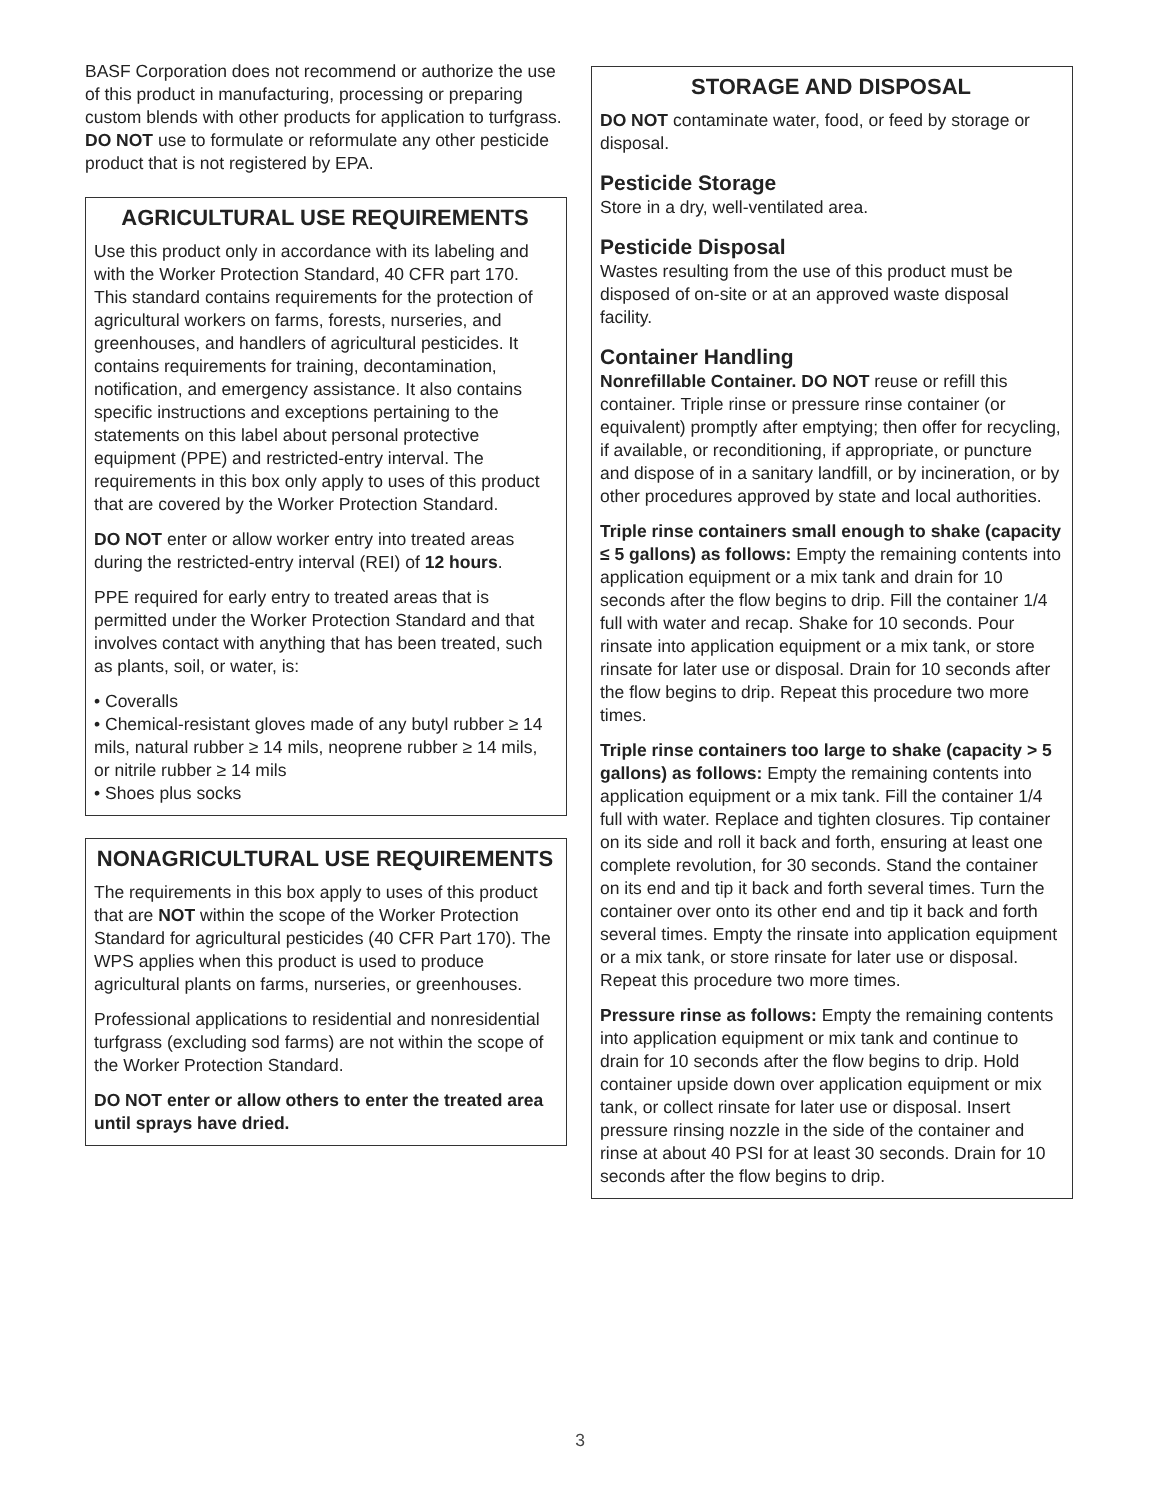BASF Corporation does not recommend or authorize the use of this product in manufacturing, processing or preparing custom blends with other products for application to turfgrass. DO NOT use to formulate or reformulate any other pesticide product that is not registered by EPA.
AGRICULTURAL USE REQUIREMENTS
Use this product only in accordance with its labeling and with the Worker Protection Standard, 40 CFR part 170. This standard contains requirements for the protection of agricultural workers on farms, forests, nurseries, and greenhouses, and handlers of agricultural pesticides. It contains requirements for training, decontamination, notification, and emergency assistance. It also contains specific instructions and exceptions pertaining to the statements on this label about personal protective equipment (PPE) and restricted-entry interval. The requirements in this box only apply to uses of this product that are covered by the Worker Protection Standard.
DO NOT enter or allow worker entry into treated areas during the restricted-entry interval (REI) of 12 hours.
PPE required for early entry to treated areas that is permitted under the Worker Protection Standard and that involves contact with anything that has been treated, such as plants, soil, or water, is:
• Coveralls
• Chemical-resistant gloves made of any butyl rubber ≥ 14 mils, natural rubber ≥ 14 mils, neoprene rubber ≥ 14 mils, or nitrile rubber ≥ 14 mils
• Shoes plus socks
NONAGRICULTURAL USE REQUIREMENTS
The requirements in this box apply to uses of this product that are NOT within the scope of the Worker Protection Standard for agricultural pesticides (40 CFR Part 170). The WPS applies when this product is used to produce agricultural plants on farms, nurseries, or greenhouses.
Professional applications to residential and nonresidential turfgrass (excluding sod farms) are not within the scope of the Worker Protection Standard.
DO NOT enter or allow others to enter the treated area until sprays have dried.
STORAGE AND DISPOSAL
DO NOT contaminate water, food, or feed by storage or disposal.
Pesticide Storage
Store in a dry, well-ventilated area.
Pesticide Disposal
Wastes resulting from the use of this product must be disposed of on-site or at an approved waste disposal facility.
Container Handling
Nonrefillable Container. DO NOT reuse or refill this container. Triple rinse or pressure rinse container (or equivalent) promptly after emptying; then offer for recycling, if available, or reconditioning, if appropriate, or puncture and dispose of in a sanitary landfill, or by incineration, or by other procedures approved by state and local authorities.
Triple rinse containers small enough to shake (capacity ≤ 5 gallons) as follows: Empty the remaining contents into application equipment or a mix tank and drain for 10 seconds after the flow begins to drip. Fill the container 1/4 full with water and recap. Shake for 10 seconds. Pour rinsate into application equipment or a mix tank, or store rinsate for later use or disposal. Drain for 10 seconds after the flow begins to drip. Repeat this procedure two more times.
Triple rinse containers too large to shake (capacity > 5 gallons) as follows: Empty the remaining contents into application equipment or a mix tank. Fill the container 1/4 full with water. Replace and tighten closures. Tip container on its side and roll it back and forth, ensuring at least one complete revolution, for 30 seconds. Stand the container on its end and tip it back and forth several times. Turn the container over onto its other end and tip it back and forth several times. Empty the rinsate into application equipment or a mix tank, or store rinsate for later use or disposal. Repeat this procedure two more times.
Pressure rinse as follows: Empty the remaining contents into application equipment or mix tank and continue to drain for 10 seconds after the flow begins to drip. Hold container upside down over application equipment or mix tank, or collect rinsate for later use or disposal. Insert pressure rinsing nozzle in the side of the container and rinse at about 40 PSI for at least 30 seconds. Drain for 10 seconds after the flow begins to drip.
3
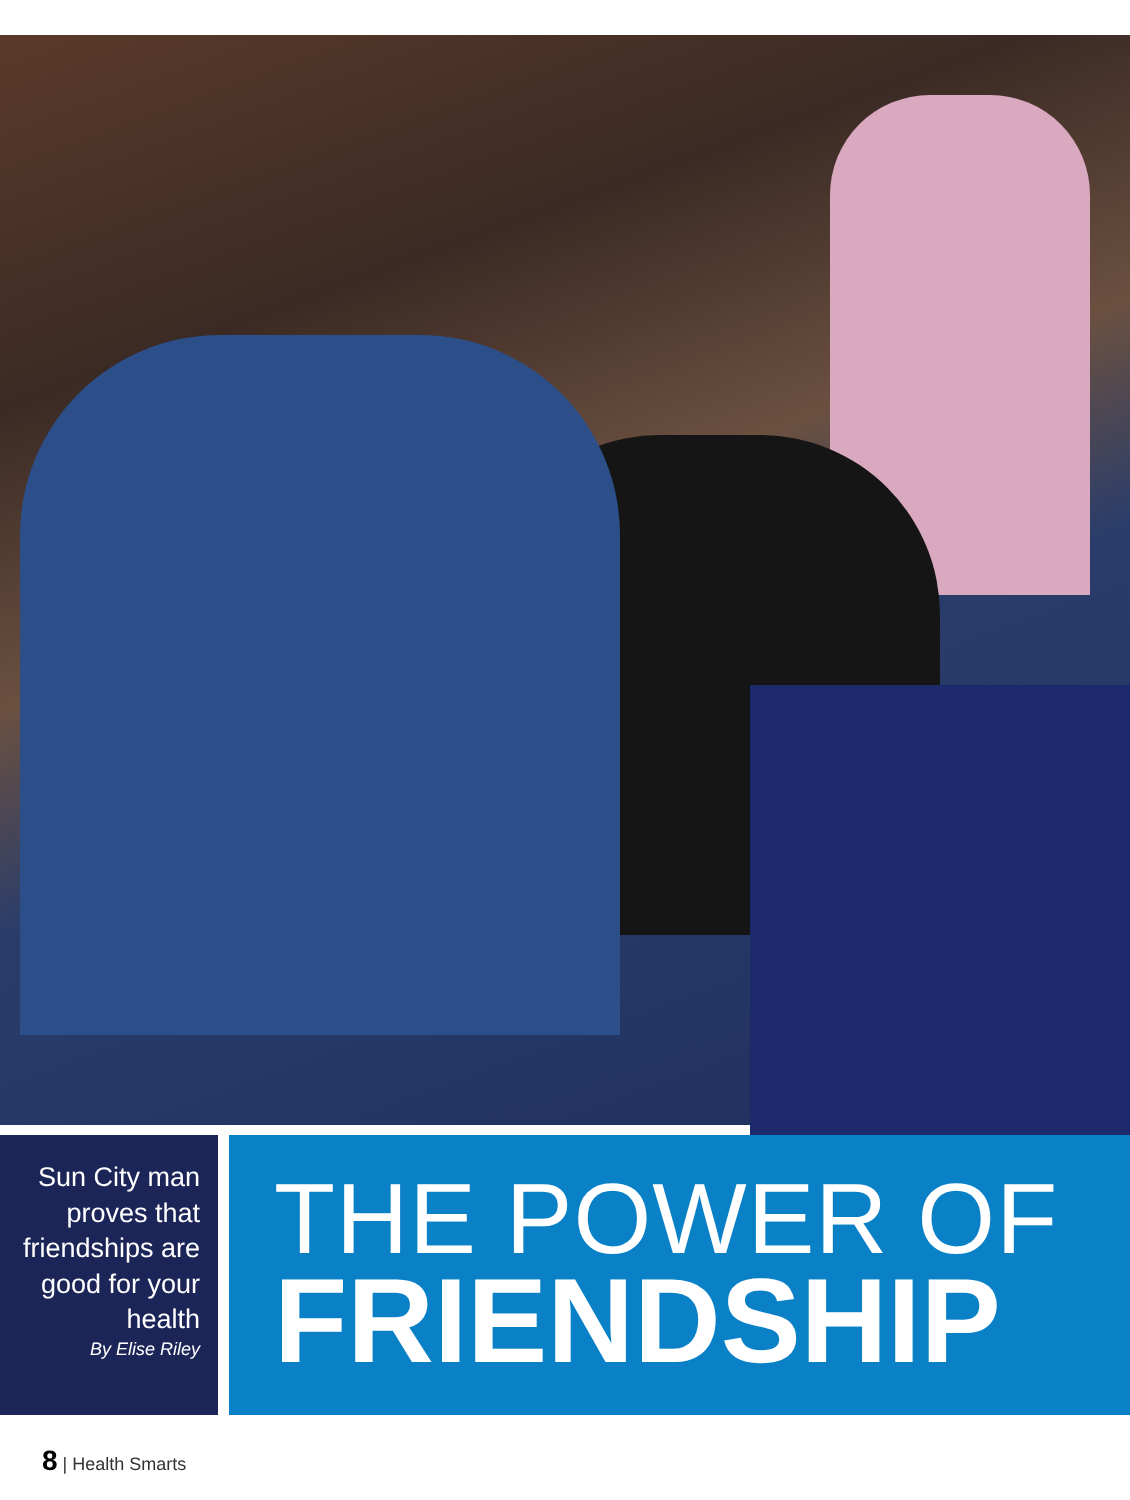Sun City man proves that friendships are good for your health
By Elise Riley
THE POWER OF
FRIENDSHIP
8 | Health Smarts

::::::::

What needs to be done -
Take the stretch of lines above from the one containing "Nonrefillable Container. DO" through the one containing "Triple rinse containers small" and repeat it exactly, adding no other line.

Output for this exercise -
Nonrefillable Container. DO NOT reuse or refill this container. Triple rinse or pressure rinse container (or equivalent) promptly after emptying; then offer for recycling, if available, or reconditioning, if appropriate, or puncture and dispose of in a sanitary landfill, or by incineration, or by other procedures approved by state and local authorities.
Triple rinse containers small enough to shake (capacity ≤ 5 gallons) as follows: Empty the remaining contents into application equipment or a mix tank and drain for 10 seconds after the flow begins to drip. Fill the container 1/4 full with water and recap. Shake for 10 seconds. Pour rinsate into application equipment or a mix tank, or store rinsate for later use or disposal. Drain for 10 seconds after the flow begins to drip. Repeat this procedure two more times.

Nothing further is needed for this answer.